UNION NEWS: Cult-like New Age mystical nonsense begins to dominate CTU Executive Board soirees instead of attention to the functional groups represented by most of the Board's 'vice presidents'...
Despite all the talk about how the old Chicago Teachers Union calendar date book was "too expensive" for the union's supposedly increasingly fragile budget to endure, other reasons for withholding basic information from the membership are much more logical an explanation than the ones so far given by the current leadership. Among those are the fact that the leadership has gone out of its way to restrict communications among CTU delegates (see below) and now doesn't want the members to know who their "functional vice presidents" are as the crises (that's a plural) in the schools grow with each passing month.
How holding a photograph of Prince will help the leaders of the Chicago Teachers Union better represent the interests of the union's dwindling number of members has not been revealed by the union's officers, but the "special meetings" of the union's Executive Board have not been dominated by a discussion of the many problems plaguing the union's functional group members.One of the main functions of the calendar date book over the decades was to inform the members where to find their "functional vice presidents." Under the very democratic (and unusually transparent) rules of the CTU, each "functional group" has been electing a "functional vice president" to represent the members on the E Board. The functional vice presidents are elected at the rate of one per every thousand union members in that functional group. As a result, if there were 18,000 elementary teachers (once upon a time there were) in the CTU, the CTU would have 18 elementary functional vice presidents. Their job was to bring regularly to the E Board the major concerns of the members of that group. Similarly, the VPs for the high schools and other groups were tasked to do the same. The result was supposed to be that the E Board regularly set the agendas for the meetings of the House of Delegates based in a large measure on what was hurting the members in those groups.
Slowly, since the CORE group (of which this reporter is a dues-paying member) took over, the E Board has been more and more cut off from its base and tasked instead with representing the whims of the union's leadership "downward" to the members. At least in the days of the calendar date book, the union's rank and file members in the schools were able to locate and communicate their concerns with their functional vice presidents. All of their names were listed in the front of the calendar date book.

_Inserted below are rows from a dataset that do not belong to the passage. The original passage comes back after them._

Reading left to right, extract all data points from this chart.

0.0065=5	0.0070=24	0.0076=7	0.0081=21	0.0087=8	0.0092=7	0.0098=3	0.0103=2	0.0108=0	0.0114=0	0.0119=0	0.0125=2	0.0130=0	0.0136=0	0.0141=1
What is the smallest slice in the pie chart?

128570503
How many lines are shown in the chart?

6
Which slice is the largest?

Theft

It was also true for most of the CTU history that the members and school delegates could communicate directly with other school delegates because the union, annually, published a directory of the delegates, listing (unless the delegates specifically requested otherwise) the home phone number of each delegate and every other union leader. During the four decades that this reporter represented various schools and finally retired members in the HOD, I always listed my home phone number, as did the vast majority of the delegates (as a review of the old directories shows). The notion that delegates needed to keep their home phone information (or more lately email information) secret from the members was not a thought that was usually given when the roots of democracy were strengthened each year with the publication of the calendar date book and delegates' directory.

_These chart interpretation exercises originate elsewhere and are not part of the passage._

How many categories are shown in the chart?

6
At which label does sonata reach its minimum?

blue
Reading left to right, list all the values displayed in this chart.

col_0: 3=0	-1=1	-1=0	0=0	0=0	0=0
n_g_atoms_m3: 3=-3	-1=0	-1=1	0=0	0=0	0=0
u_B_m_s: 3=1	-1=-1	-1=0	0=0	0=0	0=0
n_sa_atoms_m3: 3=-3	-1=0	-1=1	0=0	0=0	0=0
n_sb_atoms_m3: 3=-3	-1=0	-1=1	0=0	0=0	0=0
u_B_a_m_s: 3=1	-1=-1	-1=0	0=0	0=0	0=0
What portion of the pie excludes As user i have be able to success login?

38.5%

The current CTU leadership has abolished both roots of union democracy, just as they have decided that the union should hire workers for the union's central offices who have no experience as local school delegates (for decades it was unthinkable that someone would get a union job without first apprenticing in union work as a local school or functional group delegate).
But even with those traditions at least temporarily abolished today, it was still unthinkable that meetings of the executive board, instead of listing the major concerns from the functional groups, would be transformed -- perhaps a better term would be "transubstantiated" -- into mystical seances where the E Board sits in a circle and communicate using magical objects which are provided by a union staffer with little local school experience and less interest in getting to the roots of the problems being raised from the schools.
At recent "special meetings" of the CTU Executive Board, the members have been made to sit in a circle like a Southern California cult (EST-like perhaps) and pass around some significant object, which they are supposed to talk about as to how it affects them. Several EBoard members (and observers) have confirmed that a number of these seances have taken place in recent months, and that among the objects of veneration distributed was a photo of Prince.
Instead of having special E Board meetings to discuss, say, the major concerns of the members in each of the functional groups, the current top-down version of unionism practiced at Carroll Street is tilting towards what more and more E Board members (anonymously for fear of retaliation) laugh about as a strange kind of veneration. Substance will continue to try and learn why a photo of Prince is a better way for the high school "functional vice presidents" to represent high school teachers, and we will report on our findings as they arise.